11 of the libraries have 43 vulnerabilities reported in the versions currently being used. Of those 43 vulnerabilities there are 2 High Risk CVE’s, 31 Medium Risk vulnerabilities with CVE’s and 3 Low Risk Vulnerabilities with CVE’s. There are also 3 High Risk vulnerabilities with Reserved CVE’s where information is not widely known as well as 3 Medium Risk and 1 Low Risk vulnerability with no CVE.
This is where is gets interesting. At SourceClear we build a complete dependency graph and a call-graph so we can trace a project’s use of the vulnerable methods in vulnerable libraries whether declared in the source-code or in a library pulled in at build time. We know from experience that if you simply grep through build files you typically miss between 75% and 90% of the open-source libraries being used and that 90% of vulnerable libraries are not actually used in a vulnerable way. Analyzing code at build time using both a dependency graph and call-graph is the only way to do an accurate assessment and determine correct results.

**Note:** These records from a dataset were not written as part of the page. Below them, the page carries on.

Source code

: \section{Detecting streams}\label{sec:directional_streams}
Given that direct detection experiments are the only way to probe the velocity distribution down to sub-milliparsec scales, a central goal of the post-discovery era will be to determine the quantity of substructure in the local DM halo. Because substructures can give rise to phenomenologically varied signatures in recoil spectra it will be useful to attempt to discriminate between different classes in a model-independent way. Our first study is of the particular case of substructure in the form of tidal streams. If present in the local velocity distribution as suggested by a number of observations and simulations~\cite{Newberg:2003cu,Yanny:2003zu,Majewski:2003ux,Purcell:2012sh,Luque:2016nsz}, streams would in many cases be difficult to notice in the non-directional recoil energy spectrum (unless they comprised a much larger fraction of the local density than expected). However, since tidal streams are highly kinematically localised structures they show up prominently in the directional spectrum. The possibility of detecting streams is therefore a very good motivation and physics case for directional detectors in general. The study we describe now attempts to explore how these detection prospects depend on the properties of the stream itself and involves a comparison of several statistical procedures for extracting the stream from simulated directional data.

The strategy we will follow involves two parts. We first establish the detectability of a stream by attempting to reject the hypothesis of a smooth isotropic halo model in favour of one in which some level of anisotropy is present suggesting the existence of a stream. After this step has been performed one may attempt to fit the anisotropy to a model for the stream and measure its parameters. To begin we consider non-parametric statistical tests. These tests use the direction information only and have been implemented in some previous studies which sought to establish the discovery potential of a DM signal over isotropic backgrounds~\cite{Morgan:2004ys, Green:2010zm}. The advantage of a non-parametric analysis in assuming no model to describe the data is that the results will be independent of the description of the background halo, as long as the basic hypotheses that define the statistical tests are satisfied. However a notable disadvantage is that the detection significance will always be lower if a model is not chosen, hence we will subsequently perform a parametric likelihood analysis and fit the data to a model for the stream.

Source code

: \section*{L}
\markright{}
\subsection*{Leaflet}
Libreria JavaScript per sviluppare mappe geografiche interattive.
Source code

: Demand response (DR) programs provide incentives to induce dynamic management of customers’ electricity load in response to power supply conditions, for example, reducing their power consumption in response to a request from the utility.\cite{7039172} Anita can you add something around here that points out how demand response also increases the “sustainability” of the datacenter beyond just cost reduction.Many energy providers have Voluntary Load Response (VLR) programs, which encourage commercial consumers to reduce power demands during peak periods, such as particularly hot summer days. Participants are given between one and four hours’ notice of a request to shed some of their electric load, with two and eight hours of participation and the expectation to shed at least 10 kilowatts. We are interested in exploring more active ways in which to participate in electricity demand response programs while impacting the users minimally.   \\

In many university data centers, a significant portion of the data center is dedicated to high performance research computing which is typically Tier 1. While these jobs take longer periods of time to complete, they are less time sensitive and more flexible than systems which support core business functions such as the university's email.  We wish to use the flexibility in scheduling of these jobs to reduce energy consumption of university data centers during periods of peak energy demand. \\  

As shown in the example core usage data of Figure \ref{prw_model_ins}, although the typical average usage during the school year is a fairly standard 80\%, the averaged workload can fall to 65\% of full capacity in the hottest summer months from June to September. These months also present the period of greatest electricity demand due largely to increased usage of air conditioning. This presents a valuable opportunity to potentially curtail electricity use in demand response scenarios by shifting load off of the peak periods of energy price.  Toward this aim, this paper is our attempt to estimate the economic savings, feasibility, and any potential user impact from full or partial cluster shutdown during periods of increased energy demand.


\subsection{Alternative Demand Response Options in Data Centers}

In this particular case that analysis shows that the JasperReports library (that itself has been subject of several CVE’s) pulls in the Jackson-databind library 2.1.4 that is currently subject to a high risk reserved CVE. While there are no details available on the National Vulnerability Data, our researchers run technology that parses upstream commit logs and other public sources and we know that this is a remote code execution vulnerability. That data is actually public at RedHat who are a CVE numbering authority. In this particular case we have examined the call chain and don’t believe that this is exploitable.
We were interested to see how many other libraries use the vulnerable version of Jackson-databind so used our recently announced SGL technology.
vulnerability(identity: "2017-7525") has_version_range has_library union(dependent_on*, embedded_in*)
Using the query above we see that 10,566 other versions of other libraries are directly and indirectly affected by this vulnerability.
The current version of Struts at the time of analysis uses 11 libraries that have 43 vulnerabilities. One of those libraries jackson-databind was itself not specified by the developers but was added outside of their control by a library they did chose to use. That library has a remote code execution issue. This issue has been reported but is currently marked as a reserved CVE with limited information available. SGL shows that over 10,000 other versions of other libraries also use the vulnerable jackson-databind library. This type of analysis can be done by performing build-time analysis and identifying the vulnerable version of the Jackson-databind library would have been missed by simple tools that only parse code in Git repos and match results against CVE’s.